(Problems and tasks):
1. Answer these questions using the text on the UCGHI Black Lives Matter Task Force:
(a) How many members does the Task Force have, and from how many UC campuses?
(b) Who led the DEI survey report?
(c) What degree did Geremy Lowe recently receive, and from which school?
2. Write out the part of the text on the UCGHI Black Lives Matter Task Force that opens with the words containing "As they collectively" and closes with "UCGHI’s Deputy Director.".

(Page text):

'''

In June 2020, soon after the murder of George Floyd, the UC Global Health Institute (UCGHI) team members across the UC campuses began crafting a statement expressing their solidarity against police brutality, systemic racism, and injustice.
As they collectively worked on the statement, “We quickly realized that as an Institute, we had not done enough, and we needed to do better. Most importantly, we needed to act with intention and take concrete actions,” said Sun Yu Cotter, UCGHI’s Deputy Director.
“The Black Lives Matter movement has definitely been a catalyst for us to examine our own issues and shows that no institution is exempt from issues surrounding systemic racism, and this has brought us together to do the work,” she said.
As a first step towards action, Cotter and UCGHI’s Director, Tom Coates, co-founded the UCGHI Black Lives Matter Task Force. Sixteen members (faculty, staff, and students) from eight UC campuses and diverse racial and ethnic backgrounds, sexual orientations, and genders have met virtually twice each month since last June. “Given that a majority of our Task Force members are BIPOC (Black Indigenous People of Color), many of us bring voices of those who are often underrepresented in predominately white spaces like academia and global health,” said Cotter who is the BLM Task Force’s co-Chair along with Coates.
The UCGHI BLM Task Force engages in discussions on anti-racism and diversity, equity, and inclusion (DEI) and highlights areas that need further attention at UCGHI and across UC. In the past year, the Task Force has developed and administered a DEI survey and published a DEI survey report (led by UCGHI Program Coordinator, Linda Shin), created space for all UCGHI programs to examine and better integrate DEI into their programs, hosted this year’s successful UC Global Health Day with the theme Decolonizing Global Health to Advance Health Equity, provided guidance on diversifying UCGHI’s Board of Directors, and will implement DEI statements as part of the selection criteria for the first time. The UCGHI BLM Task Force also works in partnership with the UC Office of the President’s DEI consultants (Francesca Galarraga and Lisa Walker) and created a list of DEI recommendations for 2021, among other activities. Its members are enthusiastic to continue their work in collaboration with the UC Office of the President that they hope will lead to system-wide change.
Like many members of the Task Force, Federico Castillo, a lecturer in UC Berkeley’s Department of Environmental Science, Policy, and Management and Deputy Director of UCGHI’s Planetary Health Center of Expertise, has long studied racial and ethnic inequities. As a Latino in a predominately white field, he joined the Task Force to hear other voices and be part of a diverse group.
“I’m immersed in my Latino culture and my wife is Latina,” he said. “We talk about Latinos and accomplishments and discrimination and lack of education,” he said. Being part of the Task Force has been “enlightening” in learning more about African Americans’ experiences, particularly police brutality, he said.
For UCGHI Student Ambassador Geremy Lowe, who recently received a Bachelor’s degree in Ethnic Studies from UC Berkeley, joining the Task Force was an opportunity to add his voice and share his background and perspective as a Black queer man and the first in his family to attend college.
“My understanding of race and racism was set in place,” he said. “It was more about, how are other people understanding race and racism and how can I help educate and be a part of adjusting, or even just re-imagining and de-colonizing minds around how race and racism is implemented in today’s society,” he said.
Being part of the Task Force “opened my eyes to a lot of things that I felt people should already know that they didn’t know, and it really provided me with a sense of providing others grace and learning.”

'''

Dataset entries:
'''

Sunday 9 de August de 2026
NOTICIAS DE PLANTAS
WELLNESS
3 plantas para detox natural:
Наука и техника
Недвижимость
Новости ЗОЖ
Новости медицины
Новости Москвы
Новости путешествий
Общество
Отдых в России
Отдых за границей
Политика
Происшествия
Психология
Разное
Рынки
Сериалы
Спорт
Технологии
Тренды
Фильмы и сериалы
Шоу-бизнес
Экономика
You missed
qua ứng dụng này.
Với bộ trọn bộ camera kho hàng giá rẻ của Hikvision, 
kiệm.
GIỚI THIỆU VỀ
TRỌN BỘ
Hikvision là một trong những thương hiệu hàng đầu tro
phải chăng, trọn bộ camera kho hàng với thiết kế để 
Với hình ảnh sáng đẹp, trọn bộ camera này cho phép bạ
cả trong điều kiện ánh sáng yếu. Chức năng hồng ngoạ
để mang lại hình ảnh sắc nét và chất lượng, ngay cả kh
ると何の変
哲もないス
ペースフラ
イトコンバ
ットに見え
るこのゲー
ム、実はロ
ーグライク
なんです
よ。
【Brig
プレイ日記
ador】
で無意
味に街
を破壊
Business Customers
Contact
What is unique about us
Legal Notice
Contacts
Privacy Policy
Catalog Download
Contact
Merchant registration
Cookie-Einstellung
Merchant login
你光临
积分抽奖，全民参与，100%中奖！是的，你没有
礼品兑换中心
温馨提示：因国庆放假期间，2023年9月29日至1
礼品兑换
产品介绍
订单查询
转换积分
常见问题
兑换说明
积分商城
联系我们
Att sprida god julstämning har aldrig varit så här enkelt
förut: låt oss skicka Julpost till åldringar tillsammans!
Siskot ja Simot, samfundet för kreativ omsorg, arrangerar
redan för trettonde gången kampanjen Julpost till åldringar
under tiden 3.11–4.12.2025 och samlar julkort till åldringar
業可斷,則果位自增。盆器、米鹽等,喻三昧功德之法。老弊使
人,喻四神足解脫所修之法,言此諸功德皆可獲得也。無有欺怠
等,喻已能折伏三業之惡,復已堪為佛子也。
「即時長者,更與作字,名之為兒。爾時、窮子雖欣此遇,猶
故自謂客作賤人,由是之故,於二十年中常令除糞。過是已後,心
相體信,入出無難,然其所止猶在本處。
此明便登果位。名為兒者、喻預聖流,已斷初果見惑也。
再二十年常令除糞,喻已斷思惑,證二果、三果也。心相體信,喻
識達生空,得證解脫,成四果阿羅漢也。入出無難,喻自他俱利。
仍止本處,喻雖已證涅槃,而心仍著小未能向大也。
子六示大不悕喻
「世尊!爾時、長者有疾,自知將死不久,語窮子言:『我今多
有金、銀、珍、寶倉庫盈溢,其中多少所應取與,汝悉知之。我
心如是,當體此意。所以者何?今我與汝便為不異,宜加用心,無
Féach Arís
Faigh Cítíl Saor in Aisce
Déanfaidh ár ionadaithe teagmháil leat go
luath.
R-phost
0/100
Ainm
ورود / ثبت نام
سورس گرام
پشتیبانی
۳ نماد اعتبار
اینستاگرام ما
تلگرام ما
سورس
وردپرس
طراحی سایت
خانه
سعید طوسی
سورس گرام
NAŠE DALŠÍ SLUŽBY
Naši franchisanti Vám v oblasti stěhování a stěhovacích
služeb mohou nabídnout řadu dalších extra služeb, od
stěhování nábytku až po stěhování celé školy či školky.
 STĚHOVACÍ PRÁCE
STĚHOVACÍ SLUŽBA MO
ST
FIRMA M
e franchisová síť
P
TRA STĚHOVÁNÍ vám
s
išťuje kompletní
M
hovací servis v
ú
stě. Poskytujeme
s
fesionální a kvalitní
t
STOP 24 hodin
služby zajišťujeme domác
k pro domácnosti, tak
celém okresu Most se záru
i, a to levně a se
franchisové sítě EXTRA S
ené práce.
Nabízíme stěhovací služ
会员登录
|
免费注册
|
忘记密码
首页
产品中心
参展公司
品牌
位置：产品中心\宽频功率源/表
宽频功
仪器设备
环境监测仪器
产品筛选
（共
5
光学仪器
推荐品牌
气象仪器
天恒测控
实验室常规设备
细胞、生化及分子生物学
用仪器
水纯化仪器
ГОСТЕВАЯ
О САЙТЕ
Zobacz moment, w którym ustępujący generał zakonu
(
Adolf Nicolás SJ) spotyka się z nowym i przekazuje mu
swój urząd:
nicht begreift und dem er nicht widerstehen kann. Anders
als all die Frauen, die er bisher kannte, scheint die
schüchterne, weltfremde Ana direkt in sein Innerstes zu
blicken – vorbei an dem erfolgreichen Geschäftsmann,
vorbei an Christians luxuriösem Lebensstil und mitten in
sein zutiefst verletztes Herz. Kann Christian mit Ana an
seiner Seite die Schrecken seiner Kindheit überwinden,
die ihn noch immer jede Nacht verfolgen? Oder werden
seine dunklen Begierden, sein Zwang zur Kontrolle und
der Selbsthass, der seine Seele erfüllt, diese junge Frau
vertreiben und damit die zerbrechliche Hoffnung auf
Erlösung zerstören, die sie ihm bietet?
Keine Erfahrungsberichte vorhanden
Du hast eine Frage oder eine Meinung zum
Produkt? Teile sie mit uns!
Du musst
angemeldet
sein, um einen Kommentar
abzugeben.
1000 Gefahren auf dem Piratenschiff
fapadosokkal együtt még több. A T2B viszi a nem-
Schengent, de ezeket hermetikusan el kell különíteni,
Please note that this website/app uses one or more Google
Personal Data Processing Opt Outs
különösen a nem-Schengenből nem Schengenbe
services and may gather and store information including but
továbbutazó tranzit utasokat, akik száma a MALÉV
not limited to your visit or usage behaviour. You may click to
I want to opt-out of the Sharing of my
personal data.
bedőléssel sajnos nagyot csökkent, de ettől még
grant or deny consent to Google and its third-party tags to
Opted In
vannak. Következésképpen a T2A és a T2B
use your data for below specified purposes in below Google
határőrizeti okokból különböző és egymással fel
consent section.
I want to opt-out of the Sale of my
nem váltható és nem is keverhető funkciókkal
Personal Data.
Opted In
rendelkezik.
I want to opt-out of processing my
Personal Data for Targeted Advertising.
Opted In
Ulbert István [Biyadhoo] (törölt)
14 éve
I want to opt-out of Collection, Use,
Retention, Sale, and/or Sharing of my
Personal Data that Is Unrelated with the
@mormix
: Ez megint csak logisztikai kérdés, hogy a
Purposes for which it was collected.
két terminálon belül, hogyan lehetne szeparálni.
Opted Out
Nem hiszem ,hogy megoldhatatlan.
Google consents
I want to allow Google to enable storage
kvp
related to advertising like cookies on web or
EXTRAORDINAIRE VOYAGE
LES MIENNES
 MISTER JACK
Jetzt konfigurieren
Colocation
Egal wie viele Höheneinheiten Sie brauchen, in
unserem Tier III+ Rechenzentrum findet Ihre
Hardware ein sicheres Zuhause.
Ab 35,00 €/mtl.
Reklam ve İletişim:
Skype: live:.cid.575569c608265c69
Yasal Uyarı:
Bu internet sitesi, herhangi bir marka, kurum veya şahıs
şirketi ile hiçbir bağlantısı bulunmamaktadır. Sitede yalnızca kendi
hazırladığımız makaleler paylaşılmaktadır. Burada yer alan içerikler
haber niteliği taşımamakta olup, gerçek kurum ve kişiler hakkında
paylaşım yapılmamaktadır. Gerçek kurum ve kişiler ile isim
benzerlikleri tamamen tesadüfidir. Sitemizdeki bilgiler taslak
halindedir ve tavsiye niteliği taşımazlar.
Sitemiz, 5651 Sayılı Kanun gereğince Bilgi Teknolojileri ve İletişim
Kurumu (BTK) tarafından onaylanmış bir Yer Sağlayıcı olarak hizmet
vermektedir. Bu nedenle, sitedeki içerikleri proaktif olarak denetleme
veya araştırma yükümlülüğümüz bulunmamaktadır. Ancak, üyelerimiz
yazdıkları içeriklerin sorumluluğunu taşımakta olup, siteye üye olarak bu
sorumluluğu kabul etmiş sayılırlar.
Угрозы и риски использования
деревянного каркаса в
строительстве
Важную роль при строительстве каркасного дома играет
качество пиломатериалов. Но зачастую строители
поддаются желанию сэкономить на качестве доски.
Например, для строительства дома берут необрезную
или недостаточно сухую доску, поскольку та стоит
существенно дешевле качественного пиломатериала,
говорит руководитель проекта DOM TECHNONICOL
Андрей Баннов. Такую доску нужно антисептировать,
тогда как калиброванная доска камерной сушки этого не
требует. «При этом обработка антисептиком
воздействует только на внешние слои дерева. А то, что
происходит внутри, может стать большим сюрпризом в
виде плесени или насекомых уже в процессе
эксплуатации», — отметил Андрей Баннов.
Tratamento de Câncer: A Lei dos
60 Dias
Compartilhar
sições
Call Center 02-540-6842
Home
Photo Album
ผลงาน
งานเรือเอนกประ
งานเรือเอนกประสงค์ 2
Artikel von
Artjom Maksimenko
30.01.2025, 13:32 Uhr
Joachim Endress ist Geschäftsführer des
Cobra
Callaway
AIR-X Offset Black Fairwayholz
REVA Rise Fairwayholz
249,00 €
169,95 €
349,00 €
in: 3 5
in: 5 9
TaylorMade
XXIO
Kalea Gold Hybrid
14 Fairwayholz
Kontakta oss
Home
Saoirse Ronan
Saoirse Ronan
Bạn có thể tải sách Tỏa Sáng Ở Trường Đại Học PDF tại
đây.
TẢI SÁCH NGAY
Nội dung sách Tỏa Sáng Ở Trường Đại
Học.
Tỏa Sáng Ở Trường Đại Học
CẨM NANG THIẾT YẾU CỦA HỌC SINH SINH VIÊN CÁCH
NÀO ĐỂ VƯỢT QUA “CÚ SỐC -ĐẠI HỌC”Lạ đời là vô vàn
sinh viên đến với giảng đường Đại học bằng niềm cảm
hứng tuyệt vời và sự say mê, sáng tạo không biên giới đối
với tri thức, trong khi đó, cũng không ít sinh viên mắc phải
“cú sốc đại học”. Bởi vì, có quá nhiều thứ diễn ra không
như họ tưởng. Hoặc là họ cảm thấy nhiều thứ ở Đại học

'''

(Results in order):
1.
(a) Sixteen members, from eight UC campuses.
(b) Linda Shin, UCGHI Program Coordinator.
(c) A Bachelor's degree in Ethnic Studies, from UC Berkeley.

2.
As they collectively worked on the statement, “We quickly realized that as an Institute, we had not done enough, and we needed to do better. Most importantly, we needed to act with intention and take concrete actions,” said Sun Yu Cotter, UCGHI’s Deputy Director.